Les sœurs peuvent ainsi être vues comme une part de Cendrillon l’empêchant de se réaliser pleinement, étant certaine que rien de bon ne peut lui arriver. On reconnaît ici la part d’Ombre présente en chacun de nous.
La fée, magique, veillant sur Cendrillon, la pousse à se dépasser, à montrer ce qu’elle est vraiment, telle la fonction transcendante, mais sans doute encore prisonnière du paraître de la Persona.
Comment Cendrillon va t’elle s’en sortir ? En rencontrant son Animus, c’est un fait, mais aussi et surtout en intégrant et non en luttant contre cette part d’ombre qu’elle porte en elle. A la fin du conte, elle accueille ses deux sœurs dans son château.
Il en sera de même pour ma patiente, 48 ans, qui vient me voir pour un manque de confiance et une trop grande timidité.

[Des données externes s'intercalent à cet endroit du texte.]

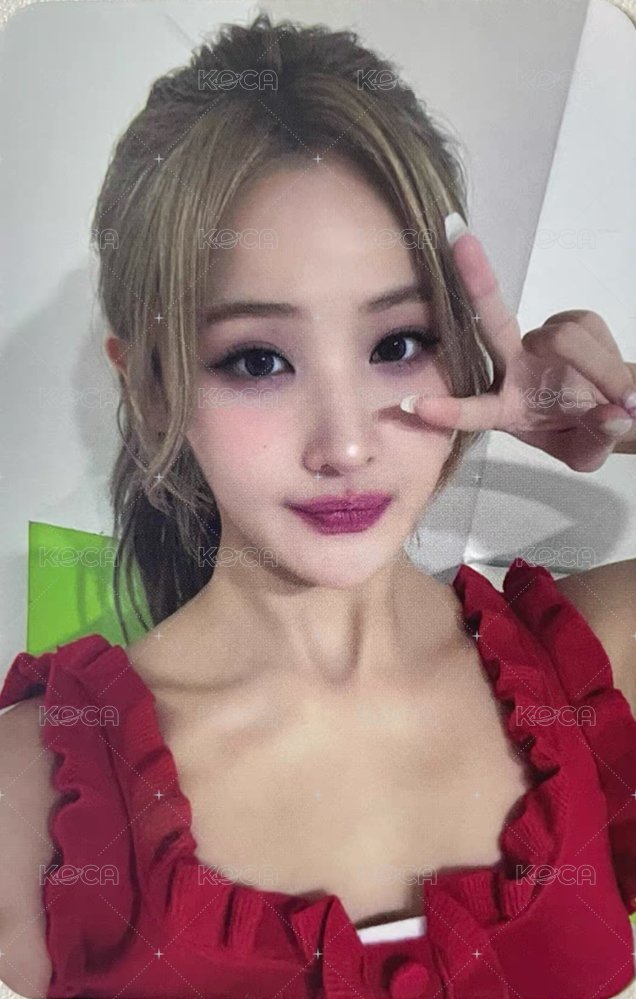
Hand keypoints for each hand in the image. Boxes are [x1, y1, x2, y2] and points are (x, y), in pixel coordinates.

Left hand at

Dans ce REL, elle se donne à voir cette part d’ombre qui l’enchaine et l’empêche d’être pleinement elle-même. En voici quelques passages :
« Je suis là, allongée chez vous, mais en fait je suis dans une toute petite pièce. Je crois que c’est le cagibi de Cendrillon, et puis ça se transforme en placard à balais de Harry Potter, mais ça revient chez Cendrillon. Je me souviens de cette image de mon livre de petite fille avec cette chambre de Cendrillon tout en haut des escaliers et les sœurs qui ne voulaient pas la laisser sortir. Moi c’est ma sœur qui se déguisait en fée et elle nous faisait des tours avec mes copines, et elles voulaient toutes venir à la maison pour jouer avec ma sœur et c’était chouette. (…) Je suis à nouveau Cendrillon avec ses méchantes sœurs en bas, qui veulent pas qu’elle épouse le prince. (…) Je voudrais que ma sœur vienne et fasse un truc de fée comme avant. Mais je suis énervée contre ma sœur parce qu’elle vient pas. Son truc c’est bon pour faire du cinoche c’est tout !! Bon alors il faut que je sorte de là, alors je m’invente une cape de fée et je peux me faire des tours en mettant ma baguette magique sur ma tête, alors je le fais. Je suis libre (…) Là, je suis en bas, dans mon salon et je fais une tête au carré à ma sœur qui m’a enfermée dans ma chambre et je lui dis que je peux être fée moi aussi et que je peux me faire des tours à moi-même, j’ai pas besoin d’elle (…) ».
Voici une ébauche de lecture du conte de Cendrillon à travers le filtre jungien…
Chaque conte a ses messages et les enfants ne s’y trompent pas, il faut de nombreuses lectures pour en découvrir les finesses.
Après ce rêve, ma patiente a repris contact avec sa sœur, perdue de vue depuis plus de dix ans. Elle a également repris les rênes de sa vie en acceptant un poste de cadre dans son entreprise, alors même qu’elle se sentait incapable de manager d’autres personnes.
Les enfants puisent dans les contes de quoi affronter les dragons de la vie, les adultes aussi, parfois.